Le responsable de traitement qui reçoit cette demande doit y faire droit « dans les meilleurs délais et en tout état de cause dans un délai d’un mois à compter de la réception de la demande » (article 12 du RGPD). Lorsque la demande est formulée par courrier électronique, le responsable de traitement doit lui fournir les informations sous une forme électronique, lorsque cela est possible, à moins que la personne concernée n’ait demandé qu’il en soit autrement.

Cette obligation de faire droit à cette demande d’accès incombe au responsable du traitement dès lors qu’il reçoit une demande permettant d’identifier avec certitude la personne concernée. Ce n’est pas auprès de la CNIL que cette demande doit être formulée, celle-ci n’intervenant, dans ce contexte particulier, qu’en qualité d’organe de contrôle en cas de refus de faire droit à la demande d’accès.

Dans votre cas d’espèce, vous avez d’ores et déjà formulé un refus, non ferme, de faire droit à cette demande d’accès.
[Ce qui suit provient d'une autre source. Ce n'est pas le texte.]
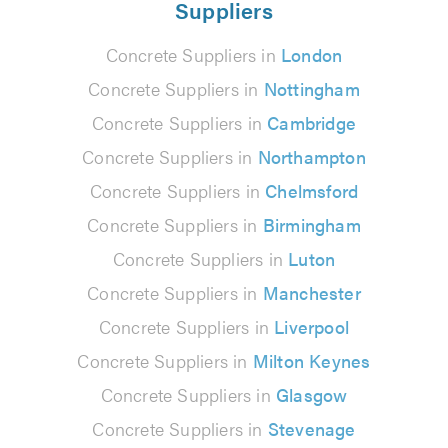
Suppliers
Concrete Suppliers in
London
Concrete Suppliers in
Nottingham
Concrete Suppliers in
Cambridge
Concrete Suppliers in
Northampton
Concrete Suppliers in
Chelmsford
Concrete Suppliers in
Birmingham
Concrete Suppliers in
Luton
Concrete Suppliers in
Manchester
Concrete Suppliers in
Liverpool
Concrete Suppliers in
Milton Keynes
Concrete Suppliers in
Glasgow
Concrete Suppliers in
Stevenage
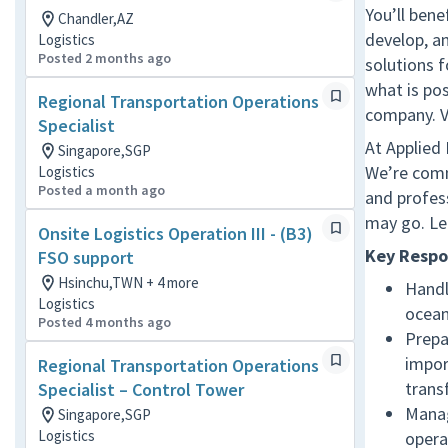
You’ll bene
Chandler,AZ
develop, a
Logistics
Posted 2 months ago
solutions 
what is pos
Regional Transportation Operations
company. V
Specialist
At Applied
Singapore,SGP
We’re comm
Logistics
Posted a month ago
and profes
may go. Le
Onsite Logistics Operation III - (B3)
Key Respon
FSO support
Hsinchu,TWN + 4 more
Handl
Logistics
ocean
Posted 4 months ago
Prepa
impor
Regional Transportation Operations
trans
Specialist – Control Tower
Manag
Singapore,SGP
Logistics
opera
Le motif de ce refus n’est pas légitime car fondé sur une erreur de droit. Votre ancien salarié pourrait donc saisir la CNIL de ce refus d’une réclamation pour vous contraindre à faire droit à cette demande. Il est donc recommandé de faire droit au plus vite à cette demande en rectifiant votre erreur afin d’éviter tout recours auprès de la CNIL ou de recours juridictionnel.

Conclusion

Votre ancien salarié dispose, comme toute personne, d’un droit d’accès aux données à caractère personnel la concernant et traitées par votre établissement.

Le dossier disciplinaire de cet ancien salarié comporte nécessairement de telles données. Il est donc obligatoire de faire droit à cette demande dans un délai d’un mois à compter de sa réception dès lors que l’identité de cet ancien salarié a pu être irrévocablement établie.

Il ne doit cependant pas être porté atteinte aux droits des tiers par cette transmission. Votre établissement doit donc veiller à occulter l’identité des tiers qui peuvent être cités dans ce dossier s’ils ne sont pas eux- mêmes auteurs de documents inscrits dans ce dossier et contenant des données à caractère personnel relatives à votre ancien salarié.